This is the story of bread baked upside down.
The bread is baked on the concave ceiling of an oven that might, in another life, have been used to bake pizza. I first spotted the Uzbek naan in a translucent window late at night, staring back at me with its glossy tan face behind firmly locked doors. Samarkand Bakery had closed for the night.
I have walked down that road many times before, even during broad daylight, but this was the first time that this 17-year-old bakery appeared in sight. This is the distracted story of my life – I might walk down the same street lost in deep thought for months, even years, only to suddenly spot something interesting that has been there forever. I blame it on the frenetic pace of life, on the overload of information we process every day, and on the schizophrenic screen of my insomniac phone. Is this your story too?
To my credit, this is also the routine story of Naif. Shops and bakeries are as tightly packed together as cheap paper plates – you might peel one off and never realize that there are actually two stuck together.
It was frustrating; I was desperate to touch, feel and taste this new form of bread that resembled a giant bagel, a stunted Bundt cake, possibly a Frisbee with the centre sunk in. I stuck my face closer to the dim window, my eyes wide with the naivety of a three-year old who cannot fathom why toy shops must ever sleep.
The second trip to the alley bore bread. The bakers were awake and slapping balls of dough into discs, each about 25cm in diameter. The flattened discs were stamped in the centre with a spiked, geometrically patterned tool and stretched over a cushion to be slapped into an oven that looked positively prehistoric. Its floor was cordoned off into two semi-circular sections, each with gas pipes that fuel a meandering train of small flames. The ceiling was freckled with the circular scars of breads past.
There was nothing about my first taste of this naan, torn into scorching hot pieces across dancing fingers, that was not to love. Its firm golden domed crust, its downy inner chambers, its warm caramel aroma, its mildly sweet flavour – all three dirhams of it urged me to hunt down the nearest chai or rich mutton stew or slab of creamy cheese.

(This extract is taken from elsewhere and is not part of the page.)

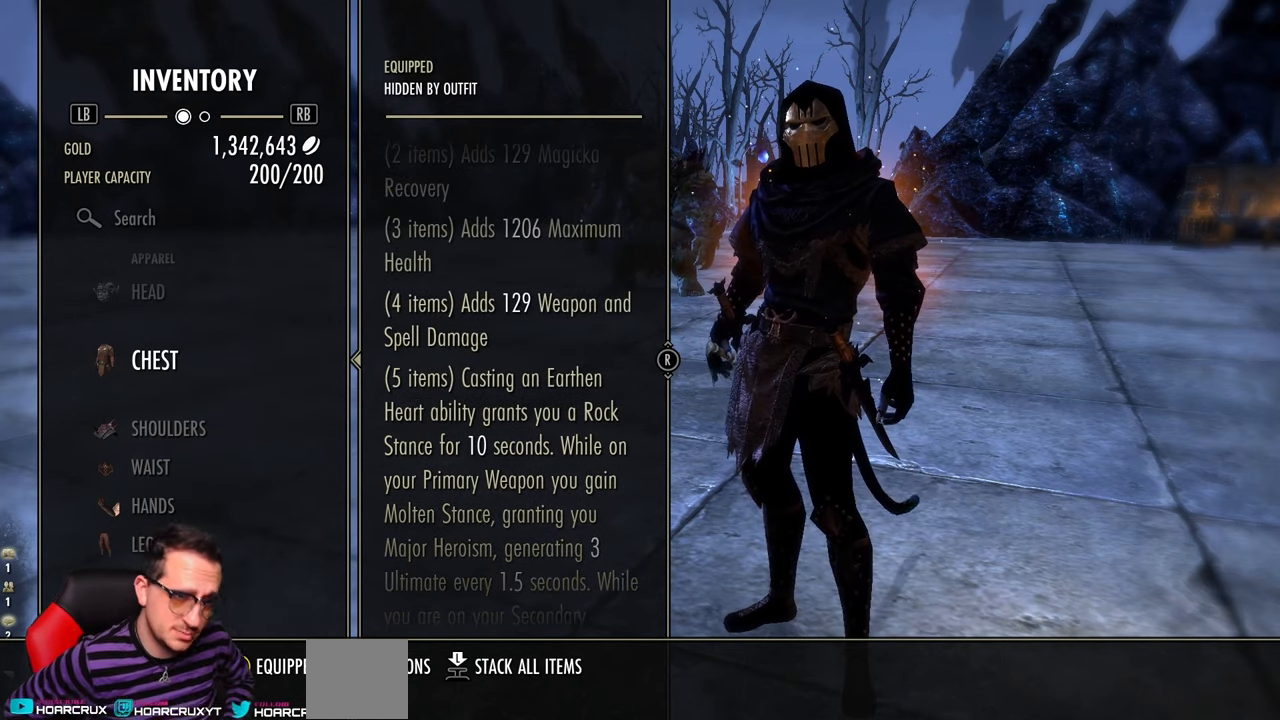
{"buttons": [], "left_stick": "center", "right_stick": "center", "events": []}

I once begged the only Urdu-speaker who could understand me at the bakery, Sameer, to deliver their naan home because my mother’s delicious trotter stew deserved nothing less. Sameer obliged and cycled across in time for dinner. I returned the favour by buying a handsome stack of twelve naan all at once. This was not just another impersonal food delivery – but one where someone had gone out of their way for nothing more than a few dirhams. It is this sort of story, one of simple acts of kindness, that we need more of in a world where things have been quite like the Uzbek naan lately – a little upside down.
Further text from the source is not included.